A sua condenação foi muito mediática. A opinião dividiu-se entre o bebé, desumanamente torturado, e as crianças sem sombra de sentimento, que a Humanidade, fiel ao seu optimismo, queria recuperar. Psiquiatras no tribunal aplicaram-se a perguntar aos meninos se sabiam a diferença entre o bem e o mal e ainda se sabiam que era errado levar um bebé para longe da sua mãe. Mas nunca lhes fizeram a pergunta essencial, a meu ver: ao ouvir gritos de dor de outro ser humano, porque é que não param de o magoar? Não é uma questão de educação (que tanto quiseram dar a entender que era um caso falhado nestas crianças), mas sim de humanidade intrínseca.
Sejamos racionais: um ser que esperou por uma presa-vítima, a escolheu criteriosamente e depois a torturou com requinte, ignorando a sua dor extrema, e não demonstrando qualquer remorso posterior, vai reabilitar-se?
Não está doente.
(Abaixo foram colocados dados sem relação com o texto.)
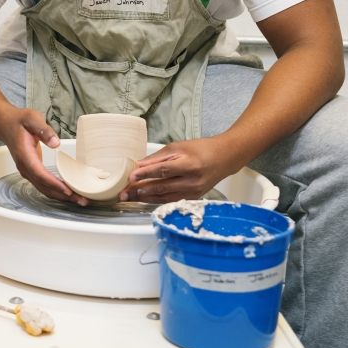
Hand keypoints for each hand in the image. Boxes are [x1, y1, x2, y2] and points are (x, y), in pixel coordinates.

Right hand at [0, 108, 85, 205]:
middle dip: (62, 195)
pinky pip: (43, 184)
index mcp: (24, 154)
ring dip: (61, 195)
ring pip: (44, 188)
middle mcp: (24, 166)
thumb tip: (56, 143)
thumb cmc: (19, 121)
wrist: (5, 124)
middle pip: (43, 186)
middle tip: (81, 200)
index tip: (68, 190)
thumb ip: (43, 130)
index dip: (54, 183)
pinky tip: (68, 191)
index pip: (39, 173)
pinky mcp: (31, 171)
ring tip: (78, 198)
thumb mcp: (32, 118)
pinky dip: (56, 190)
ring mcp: (27, 170)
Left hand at [121, 137, 240, 203]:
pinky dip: (156, 200)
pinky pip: (171, 200)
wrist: (223, 158)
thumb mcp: (178, 147)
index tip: (131, 177)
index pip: (163, 171)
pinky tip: (144, 199)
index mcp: (190, 165)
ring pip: (165, 197)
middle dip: (140, 190)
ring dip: (145, 198)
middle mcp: (192, 182)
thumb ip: (157, 157)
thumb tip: (138, 164)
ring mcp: (194, 192)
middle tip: (124, 193)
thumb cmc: (201, 150)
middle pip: (162, 187)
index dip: (146, 174)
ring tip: (130, 197)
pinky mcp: (193, 198)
Simplesmente, é imune à dor de outro ser humano. Não tem contágio de emoções e nem todos os ensinamentos deste mundo o vão convencer, porque os gritos de um bebé também não enterneceram.
Venables e Thompson foram libertados. Venables acaba de ser detido novamente por pornografia infantil. Adeus ideias do Tribunal Europeu sobre “o tribunal foi muito intimidante quando julgou estas crianças” e “eles sofriam de stress pós-traumático após o crime”. É curioso como a nossa sociedade faz do criminoso uma vítima. A vítima era o bebé, coisa que, felizmente, o juiz não esqueceu ao dizer-lhes “o vosso crime foi de uma maldade e barbaridade sem paralelo”.
Como disse, na época, o PM “Em certos momentos, temos de condenar mais e compreender menos”.